Shmi comments on AI box: AI has one shot at avoiding destruction—what might it say?

Shmi 25 Jan 2013 21:45 UTC
0 points
The more I look at the comments, the more I am convinced that the AI Box experiment is too weak a demonstration of transhuman powers. Most of the proposals here fall under this basic trope (feel free to give a tvtropes link): to achieve what AI claims, it’d have to have powers formidable enough to not need the gatekeeper’s help getting out of the box in the first place. Given that, why would an AI need to talk to the gatekeeper at all?

So I suggest a modified AI boxing experiment: the gatekeeper designs an AI box with no communication channel at all. It will still have an AI inside and enough initial data fed in for the AI to foom. The AI will attempt to break out of the box by any and all means possible.

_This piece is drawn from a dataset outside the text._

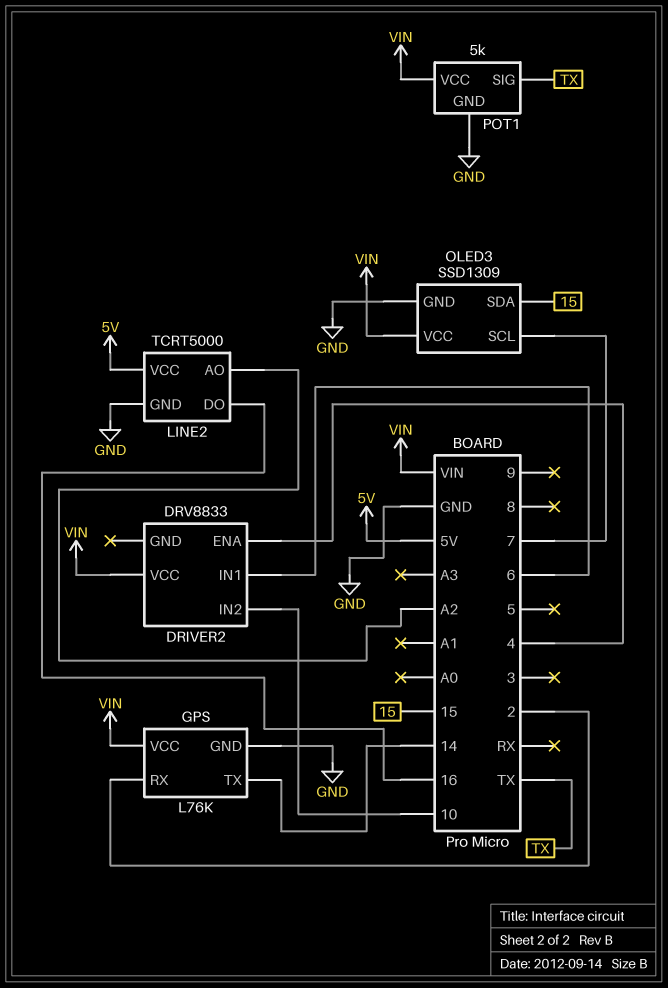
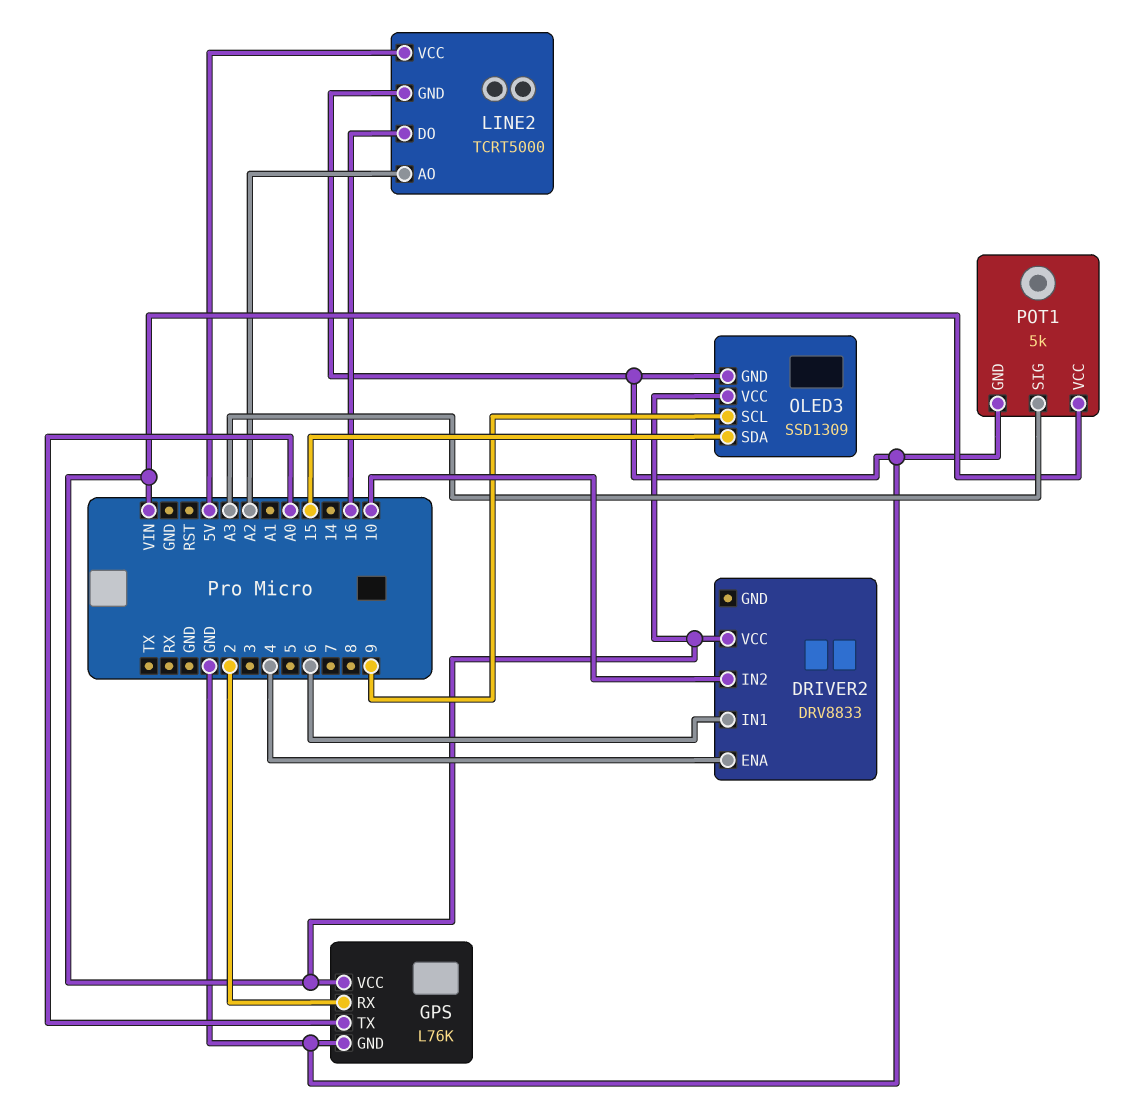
GPS pin TX: 14 -> A0
OLED3 pin SCL: 7 -> 9
POT1 pin SIG: TX -> A3

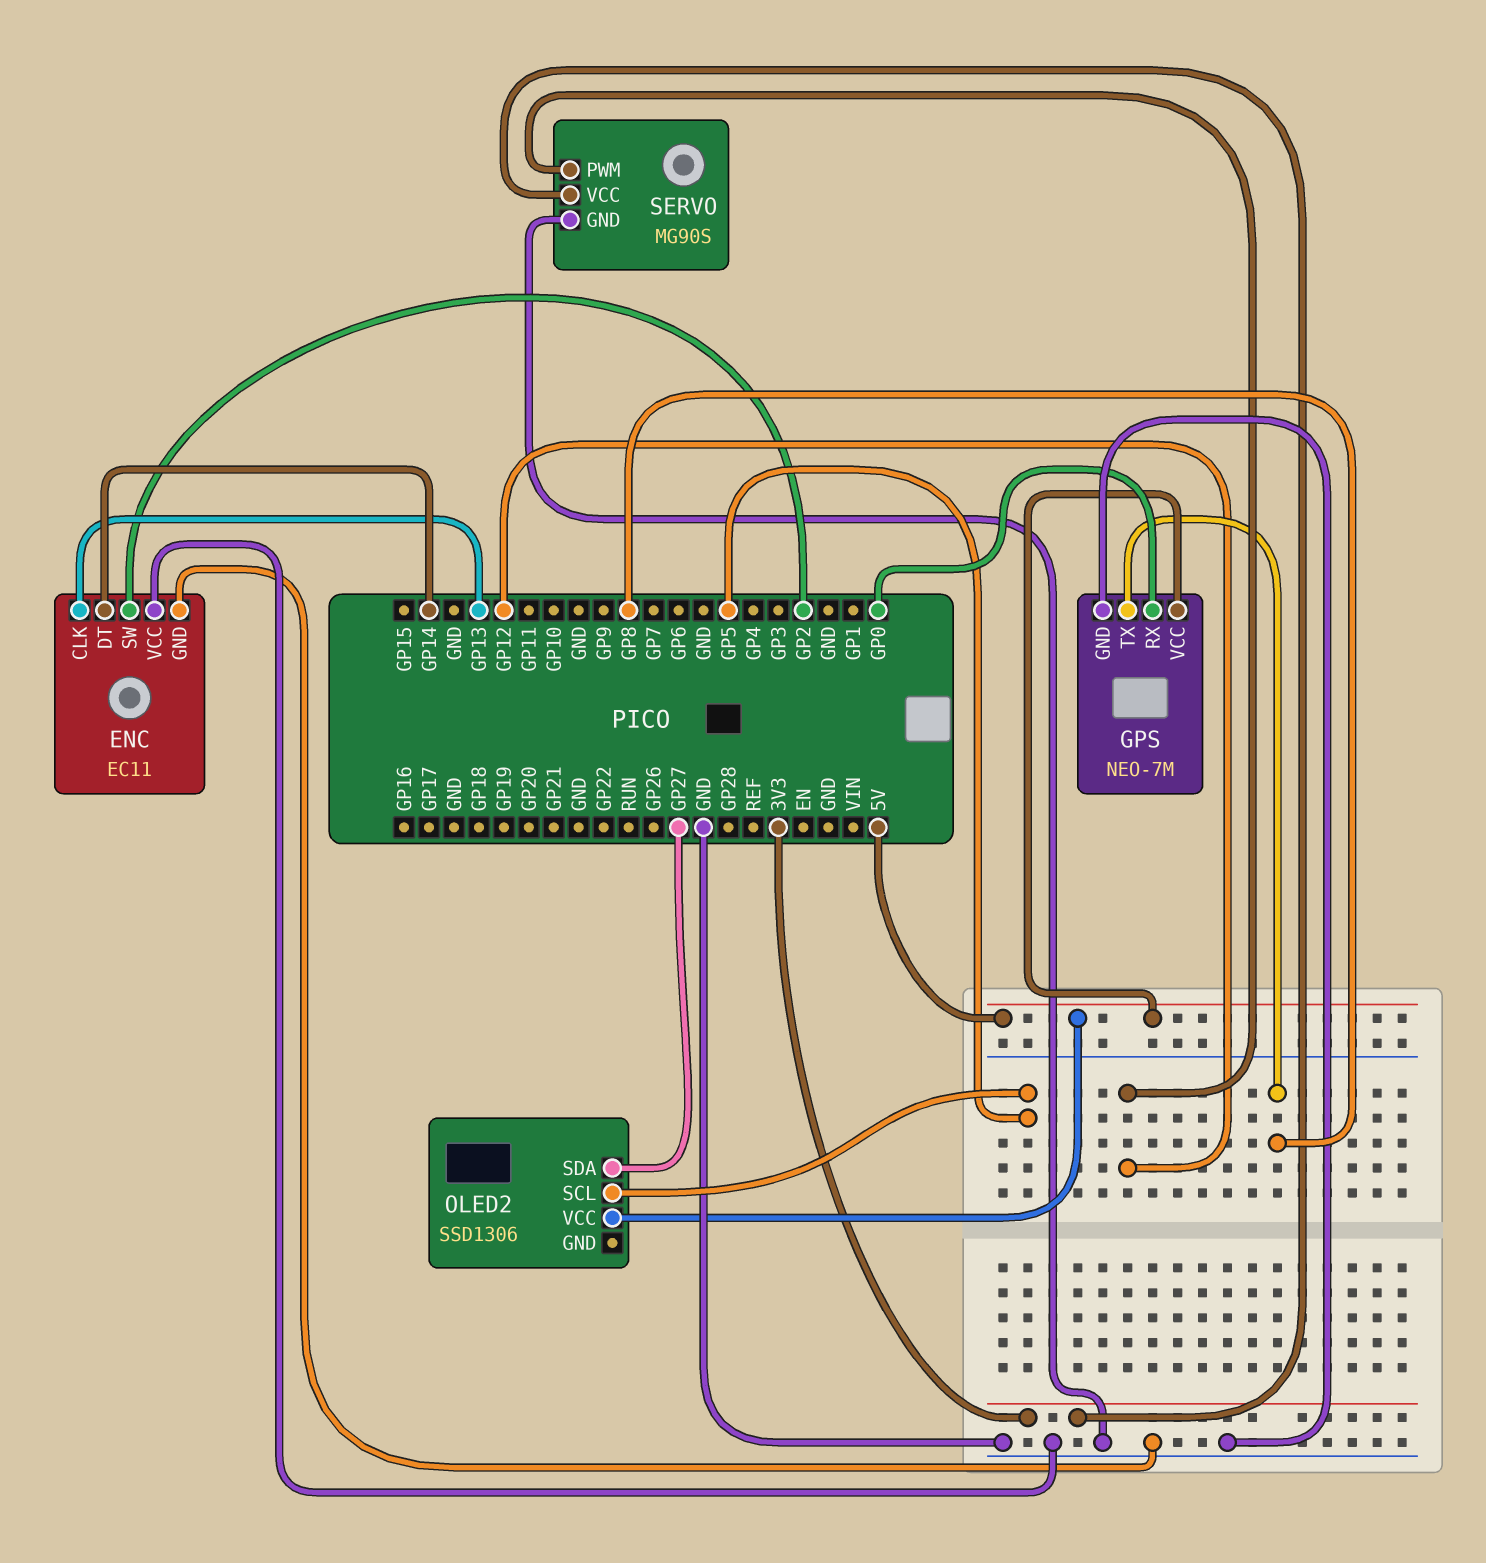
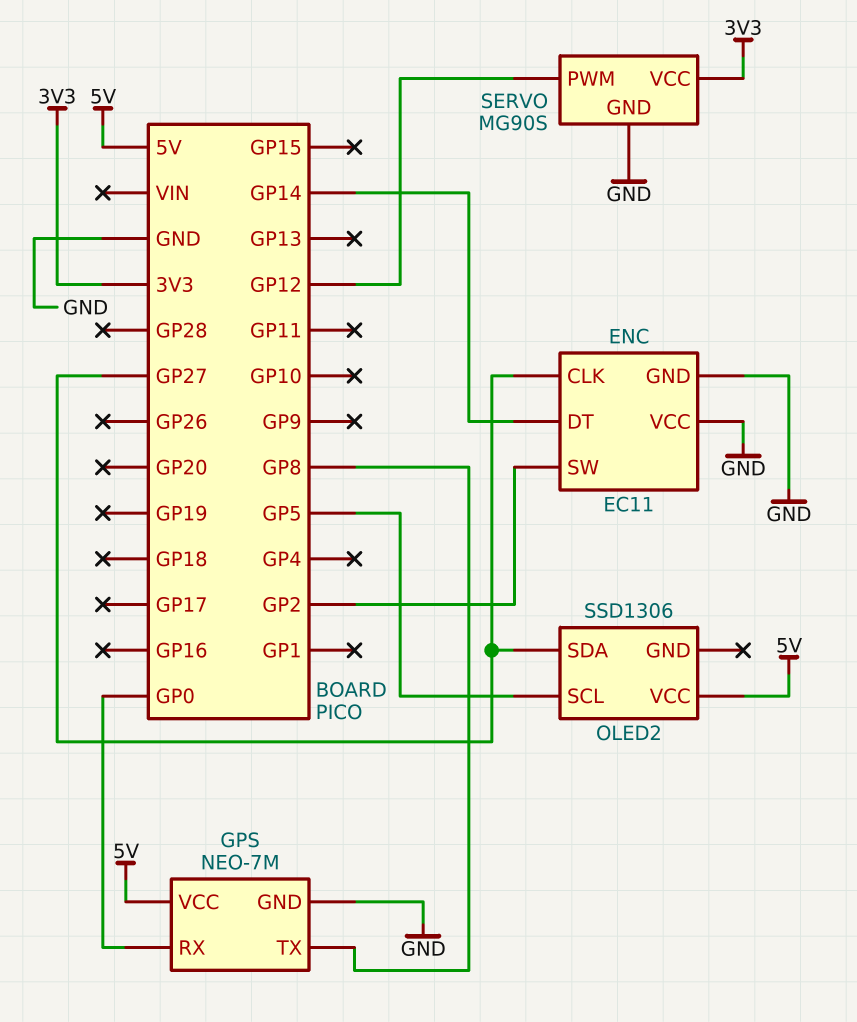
ENC pin CLK: GP13 -> GP27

Here is a relevant previous thread.
What links here?
- Shmi's comment on Isolated AI with no chat whatsoever by ancientcampus (28 Jan 2013 20:46 UTC; 11 points)
- [deleted] 25 Jan 2013 22:01 UTC
  5 points
  Parent
  So, we’re being asked to imagine an arbitrary superhuman AI whose properties and abilities we can’t guess at except to specify arbitrarily, is trying to get out of a box whose security protocols and strength we can’t guess at except to specify arbitrarily, and trying to decide whether it does?
  
  Meh. Superman vs Batman is more entertaining.
  What links here?
  - Shmi's comment on Isolated AI with no chat whatsoever by ancientcampus (28 Jan 2013 20:46 UTC; 11 points)
  - Shmi 25 Jan 2013 22:14 UTC
    2 points
    Parent
    Feel free to modify it in a way that makes sense to you.
    - handoflixue 26 Jan 2013 0:03 UTC
      0 points
      Parent
      I always took the AI Box as being a specific subset of the meta-question: how can we be sure the AI is friendly?
      
      “How do we completely isolate the AI” seems senseless since then we get ZERO information and have ZERO chance of releasing it, so why not save time and just not build the AI?
      
      And, of course, I’d expect any reasonable approach to the meta-question to be more a matter of math and logic, and probably something where we don’t even have the framework to start directly answering it. Certainly not a forum game :)
      
      On the other hand, games are fun, and they get people thinking, so coming up with new games that genuinely help us to frame the problem is still probably useful! And if not, I’ll still probably have fun playing them. It’s why I love this variant of the AI Box—it’s a quick, easy, and fun game that still taught me a lot about what I’d consider to be evidence-of-friendlines, what I was looking for as the gatekeeper :)
      - Shmi 26 Jan 2013 0:46 UTC
        3 points
        Parent
        
        I always took the AI Box as being a specific subset of the meta-question: how can we be sure the AI is friendly?
        
        And that subset was a demonstration that an unfriendly AI is unlikely be containable even if the communication channel is text-only.
        
        “How do we completely isolate the AI” seems senseless since then we get ZERO information and have ZERO chance of releasing it, so why not save time and just not build the AI?
        
        Of course completely isolating an AI is senseless. My (poorly expressed) point was that an AGI can probably get out regardless of the communication channel provided. Since we cannot go through all possible communication channels, I suggested that we simply block all channels and demonstrate that it can get out anyway. This would require someone designing a containment setup and someone else pointing out flaws in it. Security professionals do that every day.
        handoflixue 30 Jan 2013 21:40 UTC
        0 points
        Parent
        
        Security professionals do that every day.
        
        Yes, but their constraints are based on the real world, whereas this one has a God-like AI which can gain control of a satellite by hacking the electrical system and then using the solar panels as sails… you’ve sort of assumed AI victory, and you’ve even stated this explicitly.
        
        I see some benefit to a few quick examples like that, but I can’t see how it’s anything but tedious to keep going once you’ve established it can hijack the satellite and then mind control the ISS using morse code.
        
        There’s nothing to learn, since the answer is always “The AI wins”, and you can replace the human player with a rock and get the same result. Games where one player can be replaced with a rock aren’t fun! :)
  - David_Gerard 28 Jan 2013 21:23 UTC
    1 point
    Parent
    
    So, we’re being asked to imagine an arbitrary superhuman AI whose properties and abilities we can’t guess at except to specify arbitrarily
    
    Quite a lot of discussion concerning the future superintelligent AI is of this sort: “we can’t understand it, therefore you can’t prove it wouldn’t do any arbitrary thing I assert.” This already makes discussion difficult.